SET STATISTICS TIME ON
select *
from [AW].[person].emailaddress as p
where dbo.VALIDEMAIL(P.emailaddress)=1
select *
from [AW].[person].emailaddress as p
where dbo.fn_RegexIsMatch(RTRIM(LTRIM(lower(P.emailaddress))),
'^[a-zA-Z0-9][\w\.-]*[a-zA-Z0-9]@[a-zA-Z0-9][\w\.-]*[a-zA-Z0-9]\.[a-zA-Z][a-zA-Z\.]*[a-zA-Z]$')=1
(19929 row(s) affected)
SQL Server Execution Times:
CPU time = 1466 ms, elapsed time = 1911 ms.
(19972 row(s) affected)
SQL Server Execution Times:
CPU time = 203 ms, elapsed time = 380 ms.

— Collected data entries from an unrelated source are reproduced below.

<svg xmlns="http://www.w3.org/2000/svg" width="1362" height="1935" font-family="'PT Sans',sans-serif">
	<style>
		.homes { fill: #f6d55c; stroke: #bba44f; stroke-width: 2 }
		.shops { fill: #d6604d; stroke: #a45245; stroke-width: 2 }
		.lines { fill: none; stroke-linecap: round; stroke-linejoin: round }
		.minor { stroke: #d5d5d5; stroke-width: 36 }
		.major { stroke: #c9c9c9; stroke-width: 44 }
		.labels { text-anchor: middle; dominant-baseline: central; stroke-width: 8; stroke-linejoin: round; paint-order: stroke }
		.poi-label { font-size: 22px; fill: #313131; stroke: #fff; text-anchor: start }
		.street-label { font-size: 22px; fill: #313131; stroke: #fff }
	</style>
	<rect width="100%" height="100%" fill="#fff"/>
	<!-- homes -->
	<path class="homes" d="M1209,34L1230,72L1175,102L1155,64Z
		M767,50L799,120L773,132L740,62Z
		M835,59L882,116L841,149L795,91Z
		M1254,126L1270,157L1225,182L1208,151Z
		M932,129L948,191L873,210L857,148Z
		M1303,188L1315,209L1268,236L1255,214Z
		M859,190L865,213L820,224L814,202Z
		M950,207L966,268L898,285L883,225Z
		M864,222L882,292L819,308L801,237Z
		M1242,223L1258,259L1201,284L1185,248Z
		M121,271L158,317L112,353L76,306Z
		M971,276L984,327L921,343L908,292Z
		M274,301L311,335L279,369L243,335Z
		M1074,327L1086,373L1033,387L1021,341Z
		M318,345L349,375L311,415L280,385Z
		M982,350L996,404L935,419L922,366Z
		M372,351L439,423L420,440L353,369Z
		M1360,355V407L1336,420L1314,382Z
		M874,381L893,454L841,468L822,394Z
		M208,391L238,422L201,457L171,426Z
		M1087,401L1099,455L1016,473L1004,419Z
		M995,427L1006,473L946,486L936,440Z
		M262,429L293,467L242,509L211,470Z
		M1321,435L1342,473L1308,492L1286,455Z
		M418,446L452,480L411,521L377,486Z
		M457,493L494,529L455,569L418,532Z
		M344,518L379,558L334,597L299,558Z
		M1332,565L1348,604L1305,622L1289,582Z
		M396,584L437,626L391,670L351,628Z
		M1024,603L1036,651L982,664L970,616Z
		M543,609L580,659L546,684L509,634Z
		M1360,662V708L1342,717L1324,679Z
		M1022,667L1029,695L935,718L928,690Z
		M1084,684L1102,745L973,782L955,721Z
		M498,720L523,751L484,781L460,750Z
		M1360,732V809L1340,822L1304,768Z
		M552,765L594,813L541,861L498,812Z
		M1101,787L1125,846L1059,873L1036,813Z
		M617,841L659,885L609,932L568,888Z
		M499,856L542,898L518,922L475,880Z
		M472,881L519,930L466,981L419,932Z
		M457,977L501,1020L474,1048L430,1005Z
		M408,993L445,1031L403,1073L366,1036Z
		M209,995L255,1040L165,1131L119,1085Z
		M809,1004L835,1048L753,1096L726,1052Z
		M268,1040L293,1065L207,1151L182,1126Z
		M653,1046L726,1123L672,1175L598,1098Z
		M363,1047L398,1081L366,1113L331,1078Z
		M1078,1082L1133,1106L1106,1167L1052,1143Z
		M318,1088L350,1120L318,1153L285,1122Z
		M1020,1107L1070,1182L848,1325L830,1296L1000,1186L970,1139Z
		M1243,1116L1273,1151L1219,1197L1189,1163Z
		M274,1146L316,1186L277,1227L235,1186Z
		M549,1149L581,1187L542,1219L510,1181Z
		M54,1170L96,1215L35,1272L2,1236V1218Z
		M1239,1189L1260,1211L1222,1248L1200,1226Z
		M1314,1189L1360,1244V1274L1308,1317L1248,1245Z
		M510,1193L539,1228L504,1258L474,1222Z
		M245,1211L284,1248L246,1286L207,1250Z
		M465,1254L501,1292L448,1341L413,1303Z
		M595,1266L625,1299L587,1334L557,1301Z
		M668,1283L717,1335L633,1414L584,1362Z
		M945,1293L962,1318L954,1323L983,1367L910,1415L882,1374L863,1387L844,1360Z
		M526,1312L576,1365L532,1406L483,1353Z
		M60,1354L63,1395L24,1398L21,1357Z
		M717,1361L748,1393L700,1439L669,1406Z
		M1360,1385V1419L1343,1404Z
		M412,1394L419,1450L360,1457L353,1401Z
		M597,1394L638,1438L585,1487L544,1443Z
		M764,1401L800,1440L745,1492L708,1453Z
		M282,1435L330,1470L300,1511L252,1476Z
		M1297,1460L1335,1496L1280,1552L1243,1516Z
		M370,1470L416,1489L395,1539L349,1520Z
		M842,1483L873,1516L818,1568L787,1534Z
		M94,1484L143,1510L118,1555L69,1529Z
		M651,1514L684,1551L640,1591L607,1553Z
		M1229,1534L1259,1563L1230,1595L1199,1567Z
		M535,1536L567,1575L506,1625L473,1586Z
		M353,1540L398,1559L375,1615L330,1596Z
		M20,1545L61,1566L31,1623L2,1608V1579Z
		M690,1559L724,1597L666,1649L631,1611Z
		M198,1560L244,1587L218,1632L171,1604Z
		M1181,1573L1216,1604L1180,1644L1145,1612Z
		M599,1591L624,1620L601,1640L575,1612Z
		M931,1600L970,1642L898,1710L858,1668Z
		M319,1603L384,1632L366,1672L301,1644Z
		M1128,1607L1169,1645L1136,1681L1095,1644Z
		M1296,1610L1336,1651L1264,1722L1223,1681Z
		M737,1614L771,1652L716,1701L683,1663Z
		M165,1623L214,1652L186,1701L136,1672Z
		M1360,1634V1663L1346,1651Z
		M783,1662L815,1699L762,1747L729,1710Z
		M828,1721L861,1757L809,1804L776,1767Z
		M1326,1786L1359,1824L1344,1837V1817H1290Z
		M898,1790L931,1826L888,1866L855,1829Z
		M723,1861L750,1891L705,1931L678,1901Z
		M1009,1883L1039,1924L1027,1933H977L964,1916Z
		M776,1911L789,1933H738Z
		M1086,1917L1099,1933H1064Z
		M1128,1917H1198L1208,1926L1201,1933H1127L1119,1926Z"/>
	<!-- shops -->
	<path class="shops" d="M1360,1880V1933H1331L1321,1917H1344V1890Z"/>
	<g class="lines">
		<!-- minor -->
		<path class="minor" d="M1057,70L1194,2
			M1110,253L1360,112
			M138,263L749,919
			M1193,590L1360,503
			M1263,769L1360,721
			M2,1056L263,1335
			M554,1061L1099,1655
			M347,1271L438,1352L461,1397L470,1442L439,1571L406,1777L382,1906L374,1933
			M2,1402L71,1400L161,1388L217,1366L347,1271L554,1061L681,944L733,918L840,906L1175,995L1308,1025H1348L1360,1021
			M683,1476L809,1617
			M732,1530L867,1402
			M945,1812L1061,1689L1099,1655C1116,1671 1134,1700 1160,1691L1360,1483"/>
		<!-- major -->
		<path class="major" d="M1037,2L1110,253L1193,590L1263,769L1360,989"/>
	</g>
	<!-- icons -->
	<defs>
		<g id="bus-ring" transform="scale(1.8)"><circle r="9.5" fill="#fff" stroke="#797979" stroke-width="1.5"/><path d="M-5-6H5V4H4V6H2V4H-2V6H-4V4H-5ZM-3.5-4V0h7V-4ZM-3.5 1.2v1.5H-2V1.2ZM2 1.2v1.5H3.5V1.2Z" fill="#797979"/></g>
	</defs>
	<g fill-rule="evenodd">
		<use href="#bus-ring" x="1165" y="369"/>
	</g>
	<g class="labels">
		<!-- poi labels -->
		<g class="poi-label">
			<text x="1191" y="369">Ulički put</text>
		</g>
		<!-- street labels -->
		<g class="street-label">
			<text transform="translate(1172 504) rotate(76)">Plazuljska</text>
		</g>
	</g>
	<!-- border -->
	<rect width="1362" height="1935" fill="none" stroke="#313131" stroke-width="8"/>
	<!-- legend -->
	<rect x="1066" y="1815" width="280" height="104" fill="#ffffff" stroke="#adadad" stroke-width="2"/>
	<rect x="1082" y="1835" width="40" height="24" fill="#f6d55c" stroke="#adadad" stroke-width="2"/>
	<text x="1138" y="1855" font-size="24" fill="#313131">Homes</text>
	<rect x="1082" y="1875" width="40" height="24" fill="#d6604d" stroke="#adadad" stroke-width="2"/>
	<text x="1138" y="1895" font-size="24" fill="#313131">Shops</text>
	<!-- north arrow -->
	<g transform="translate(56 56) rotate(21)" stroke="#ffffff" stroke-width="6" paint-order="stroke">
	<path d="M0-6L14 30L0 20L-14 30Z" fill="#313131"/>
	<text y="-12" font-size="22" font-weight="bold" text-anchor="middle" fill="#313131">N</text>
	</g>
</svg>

It's pretty cool to see that .NET performs good within SQL as well. I am primarily a .NET developer but do have to use SQL quite a bit as well, but the fact that .NET outperforms SQL both in readability and speed inside SQL on some actions make my job a lot easier.